What is the meaning of "mean-field"? In lots of Bayesian papers, people use variational approximation. In lots of them they call it  "mean-field variational approximation". Does anyone know what is the meaning of mean-field in this context? 
 A: I believe the mean-field approximation used in mean-field variational Bayes is the assumption that the posterior approximation factorizes over the parameters
$$q(\mathbf{\theta}) = q_1(\theta_1) q_2(\theta_2) \dots q_n(\theta_n)$$
A: Mean-field approximation is a way to simplify the variational Bayes procedure. MFA makes it possible to use coordinate ascent to find the approximating function.

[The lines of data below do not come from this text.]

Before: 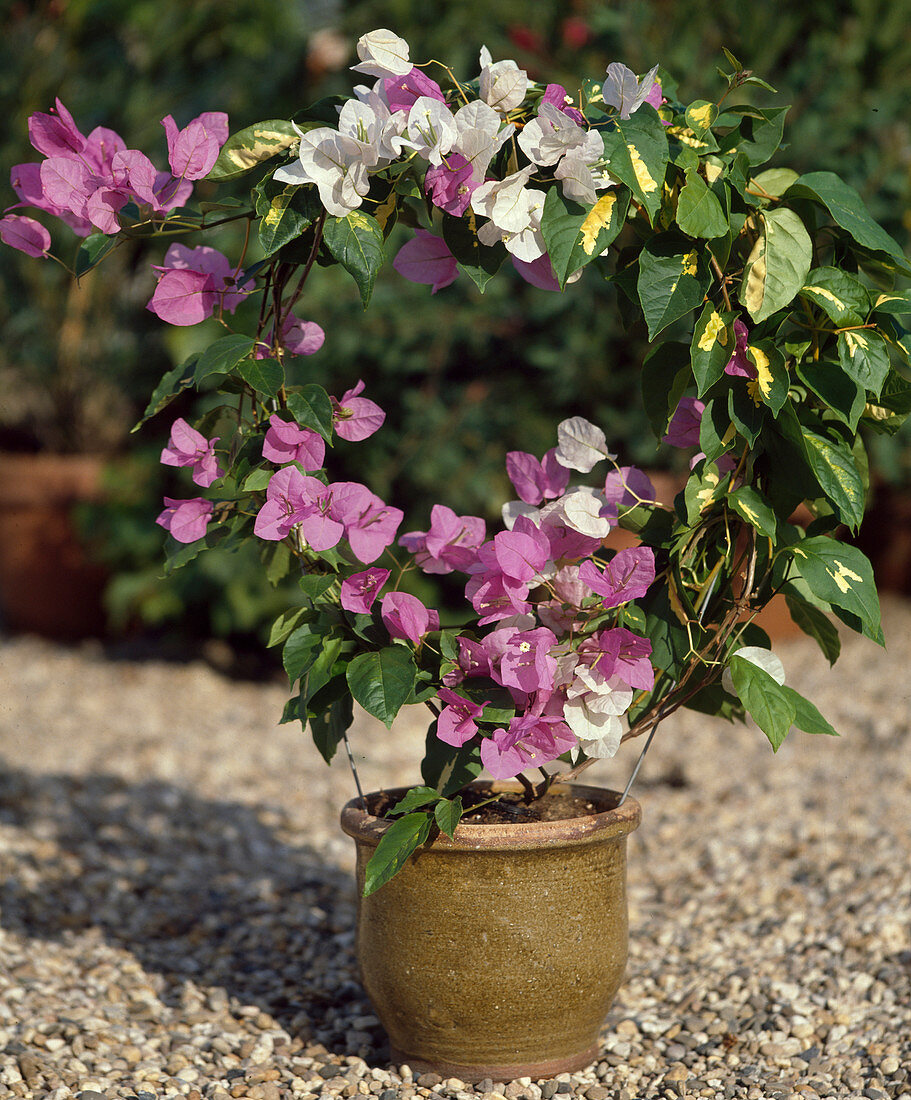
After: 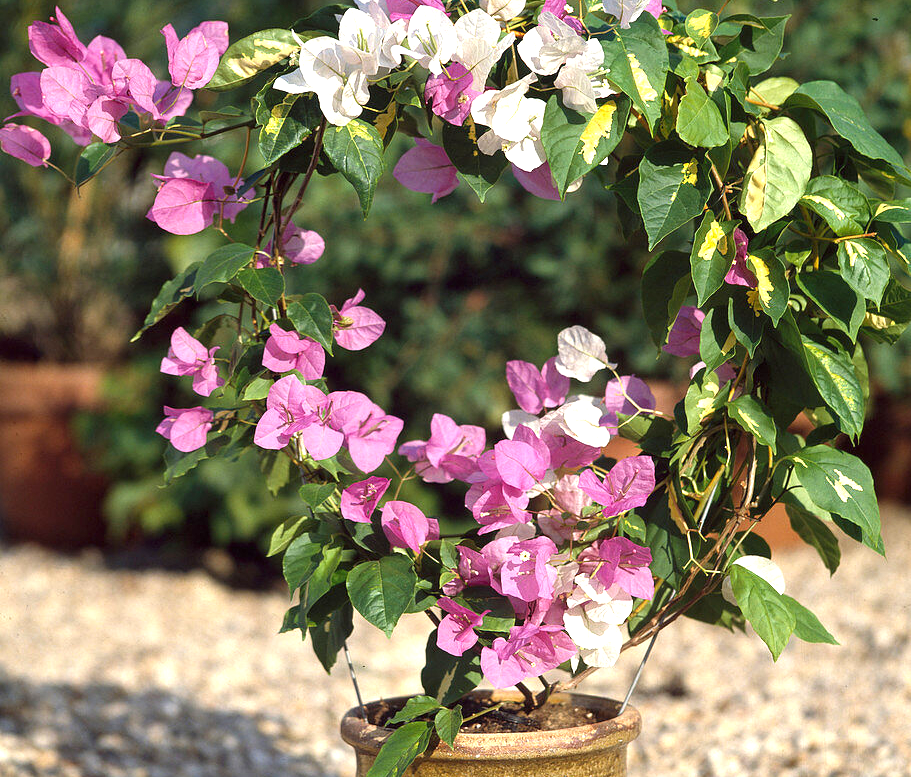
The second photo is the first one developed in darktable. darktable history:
exposure: black level correction 0, exposure 1 EV, compensate exposure bias true, compensate highlight preservation false
crop and rotate: top 8.293%, bottom 20.996%
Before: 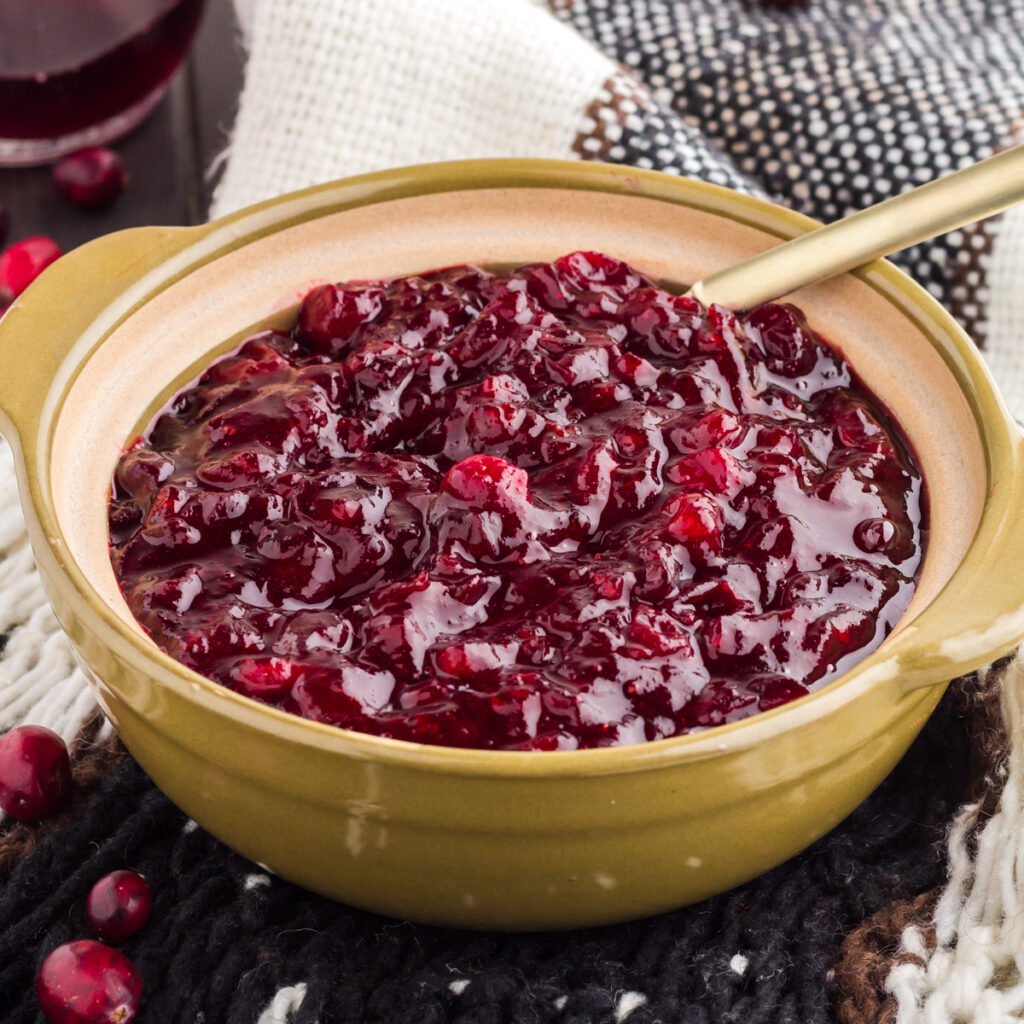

See https://github.com/idnavid/misc/blob/master/variationalbayes_doc1.ipynb
A: I found some intuitions that might answer this; based on the definition of "mean-field" at Wikipedia, 
mean field theory (MFT also known as self-consistent field theory) studies the behaviour of large and complex stochastic models by studying a simpler model. Such models consider a large large number of small interacting individuals who interact with each other. The effect of all the other individuals on any given individual is approximated by a single averaged effect, thus reducing a many-body problem to a one-body problem.
So basically approximating the inference and learning problem, using independence assumptions and decomposition into several products, brings the notion of "mean-field" approximation.